What Killed 'Ride To Work' Magazine?


What Killed 'Ride To Work' Magazine?

By Maynard Hershon

From Motorcycle Sport & Leisure magazine, November 2007

In bookstores, there is a new kind of magazine focusing on luxury touring by motorcycle. These glossy monthlies showcase routes and destinations for Road King, Gold Wing and K1200LT riders - folks who can afford to travel any way they like but choose to ride. The new magazines aren't much different from other travel publications, except that, they're about motorcycle riding.

Nowhere in these magazines does an editor or interview subject so much as mention that bikes can be used for transportation. No wonder. Motorcycles, lest we forget, are toys. The motorcycle industry and the magazines showcasing the newest, fastest, most badass bikes and gear are grateful that they're toys.

Toys can be sold to excited customers. Newer, more expensive toys can be sold to the same easily bored customers - long before the old toys are worn out. Motorcycle commuters certainly don't matter in these new luxury touring magazines - or in mainstream US moto-mags. Those magazines are supported by transparently butch truck ads for the newest, noisiest posing and risk-taking gear and bikes. Gear and bikes for smoky burnouts and corner-carving.

You will not see much about bikes appropriate for daily use. "Those bikes suck. Ride to work? No way. Dude, that's what V-8s are for!"

Non-toys like commuter bikes are more like tools. Once you've bought a 10mm socket, you probably won't tire of it. Your tool works; your bike works. You won't buy a more expensive, sexier replacement for either. As a consumer, Ms Moto-Commuter, you're a flop. As a human being, you're a hero.

You're a hero because riding is good for everyone, for the water and air and the landfill and the level of chaos and hostility we endure. Riding preserves dwindling resources, especially oil. Everyone knows al that, but few people care. Many say they care, but when no one's looking, it's homes far from jobs, three cars per family and ever-larger Energy Star appliances. A moto-commuter, is not going to buy a new MV when the prestige wears off her old 650 Seca. She's not trying in some veiled way to meet. Mr Right or even Mr Right-Now. She's not even trying to make an impression. She's tryiing to stay warm and dry riding back and forth to work. So, she's happy with her old Yamaha. Didn't cost much to buy, doesn't cost much to maintain. Shaft drive, starts right up, no plastic.

Nor is she lusting for replica helmets, fringed vests or carbon airbox covers. Companies offering those products won't advertise in a magazine for near non-consumers like her. Let's call it Ride to Work magazine. Ride to Work would fail before the first printing. Motorcycle commuters don't buy much so they don't matter much in the marketplace. In a consumer society, the marketplace means the world.
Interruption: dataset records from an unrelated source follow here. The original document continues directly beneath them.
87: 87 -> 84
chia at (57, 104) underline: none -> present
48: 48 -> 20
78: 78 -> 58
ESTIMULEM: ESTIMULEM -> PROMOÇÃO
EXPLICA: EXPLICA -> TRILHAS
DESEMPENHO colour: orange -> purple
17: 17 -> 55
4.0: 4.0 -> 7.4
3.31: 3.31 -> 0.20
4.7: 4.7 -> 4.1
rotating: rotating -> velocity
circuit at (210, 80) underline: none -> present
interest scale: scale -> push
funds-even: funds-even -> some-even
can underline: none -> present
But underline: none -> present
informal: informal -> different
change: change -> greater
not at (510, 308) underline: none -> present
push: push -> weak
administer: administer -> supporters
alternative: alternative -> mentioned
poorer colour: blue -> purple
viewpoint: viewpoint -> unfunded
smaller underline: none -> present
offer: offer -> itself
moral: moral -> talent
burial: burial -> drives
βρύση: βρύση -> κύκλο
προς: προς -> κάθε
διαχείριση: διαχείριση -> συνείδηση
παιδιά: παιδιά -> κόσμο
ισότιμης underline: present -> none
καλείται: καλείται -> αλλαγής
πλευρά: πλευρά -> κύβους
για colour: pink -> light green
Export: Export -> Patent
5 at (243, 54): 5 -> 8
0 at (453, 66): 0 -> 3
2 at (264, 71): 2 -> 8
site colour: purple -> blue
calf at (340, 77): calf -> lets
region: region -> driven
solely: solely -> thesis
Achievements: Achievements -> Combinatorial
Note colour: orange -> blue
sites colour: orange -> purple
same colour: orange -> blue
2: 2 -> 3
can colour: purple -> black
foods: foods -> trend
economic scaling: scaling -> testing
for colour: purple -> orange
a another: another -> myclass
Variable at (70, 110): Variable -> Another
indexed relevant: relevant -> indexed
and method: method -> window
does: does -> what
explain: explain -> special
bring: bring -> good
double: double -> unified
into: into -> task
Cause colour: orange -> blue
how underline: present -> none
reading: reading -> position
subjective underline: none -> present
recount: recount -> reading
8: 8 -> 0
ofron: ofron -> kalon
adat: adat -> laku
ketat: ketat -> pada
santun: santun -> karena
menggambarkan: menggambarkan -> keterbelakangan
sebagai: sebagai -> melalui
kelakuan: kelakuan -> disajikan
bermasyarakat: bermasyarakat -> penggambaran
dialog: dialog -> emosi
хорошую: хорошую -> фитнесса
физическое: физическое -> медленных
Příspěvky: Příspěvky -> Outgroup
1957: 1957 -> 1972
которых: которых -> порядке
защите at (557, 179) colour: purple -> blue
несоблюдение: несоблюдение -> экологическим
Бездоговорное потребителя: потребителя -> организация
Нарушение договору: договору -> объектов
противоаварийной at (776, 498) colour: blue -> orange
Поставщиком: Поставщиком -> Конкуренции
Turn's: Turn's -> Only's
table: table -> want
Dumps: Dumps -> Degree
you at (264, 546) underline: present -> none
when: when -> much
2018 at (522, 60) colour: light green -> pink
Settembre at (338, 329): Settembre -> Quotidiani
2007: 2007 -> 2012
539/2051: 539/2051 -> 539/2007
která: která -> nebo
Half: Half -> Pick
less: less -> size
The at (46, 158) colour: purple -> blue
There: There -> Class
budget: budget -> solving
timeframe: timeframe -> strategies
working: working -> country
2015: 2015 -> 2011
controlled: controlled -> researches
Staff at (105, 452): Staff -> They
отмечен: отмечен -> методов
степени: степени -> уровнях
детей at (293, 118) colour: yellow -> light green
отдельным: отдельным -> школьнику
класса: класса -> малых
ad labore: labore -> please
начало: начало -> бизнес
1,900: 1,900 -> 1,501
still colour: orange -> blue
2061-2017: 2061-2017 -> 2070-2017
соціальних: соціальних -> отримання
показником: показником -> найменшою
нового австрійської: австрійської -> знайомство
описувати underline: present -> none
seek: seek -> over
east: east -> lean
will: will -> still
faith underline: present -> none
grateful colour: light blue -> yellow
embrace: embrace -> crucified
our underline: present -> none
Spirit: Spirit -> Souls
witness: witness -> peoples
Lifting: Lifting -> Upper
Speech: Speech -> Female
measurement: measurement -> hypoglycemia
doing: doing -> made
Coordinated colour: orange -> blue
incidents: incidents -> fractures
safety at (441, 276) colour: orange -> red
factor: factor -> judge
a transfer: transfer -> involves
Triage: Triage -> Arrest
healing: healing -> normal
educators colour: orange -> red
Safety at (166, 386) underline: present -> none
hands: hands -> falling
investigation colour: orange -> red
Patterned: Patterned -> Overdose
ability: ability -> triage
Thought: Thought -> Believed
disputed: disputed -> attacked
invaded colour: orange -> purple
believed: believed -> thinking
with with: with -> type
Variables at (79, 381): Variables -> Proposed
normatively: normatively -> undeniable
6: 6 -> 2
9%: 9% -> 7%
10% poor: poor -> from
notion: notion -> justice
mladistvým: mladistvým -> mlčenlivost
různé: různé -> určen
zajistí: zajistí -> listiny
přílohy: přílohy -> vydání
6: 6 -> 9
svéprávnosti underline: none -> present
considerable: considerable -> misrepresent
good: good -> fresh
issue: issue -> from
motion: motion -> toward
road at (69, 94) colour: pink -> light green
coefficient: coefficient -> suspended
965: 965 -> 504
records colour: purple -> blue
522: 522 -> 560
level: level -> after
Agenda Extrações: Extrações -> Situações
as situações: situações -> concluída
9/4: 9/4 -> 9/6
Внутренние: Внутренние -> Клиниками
Motorcycle commuters make the world yawn.

Restraint does not impress in an age of excess. No one will praise you for your commitment to riding your motorcycle to work year round. No one cares.

We become noticed by buying goods and services. Spend and the world sits up and takes notice. Don't, and nobody loves you.

Perhaps that's as it should be. If a few of us are not participating in this terrific system, why should anyone notice? We buy, therefore we are. What we buy is who we are.

Motorcyclists overwhelmingly buy bikes and gear that present us as rogues or racers, gear and bikes that may not excel in any area except evident coolness. We pay big money for public coolness.

I'll bet there are more brands of pricey aftermarket exhaust systems than of affordable, durable all-weather gear. There may be $50,000 in exhaust system inventory hanging in our local shop, but you have to hunt for two-dollar anti-fog to rub on your face shield.

Can't blame the retailer; he's stocking what sells. Who needs foul-weather stuff anyway? Why ride in the rain?

Try this: Ride to work (47mpg) in a rainstorm, then stand dripping at her desk, helmet in hand, and ask the hot, unmarried receptionist out to dinner. Tell her you'll pick her up. Brad Pitt couldn't get a yes.

Consumer green is commuting in a $35,000, 22mpg, hybrid SUV. True green is commuting on a lovingly maintained, virtually worthless 1971 CB350.

Here's how to be consumer cool: Buy a racer replica or custom. Weekends, ride your scoot to taverns in the country or haul it to track-days. Haunt the moto-hangouts. Always ride in plumage. Monday through Friday, forget your bike. Drive your F250. Act as if oil is plentiful and pleasant and the air is clean. Hey, you're cool. You've got friends. Enjoy the acceptance, the respect. You can see in the eyes of others the meaning motorcycling brings to your life.

Or, you can become invisible. You can stand for something but make no statement. You can ride a bike for transportation. You won't impress anyone and it's my bet you won't care.

Granted, that receptionist is hot. If she were cosmically hot, she'd reach up to muss your helmet hair.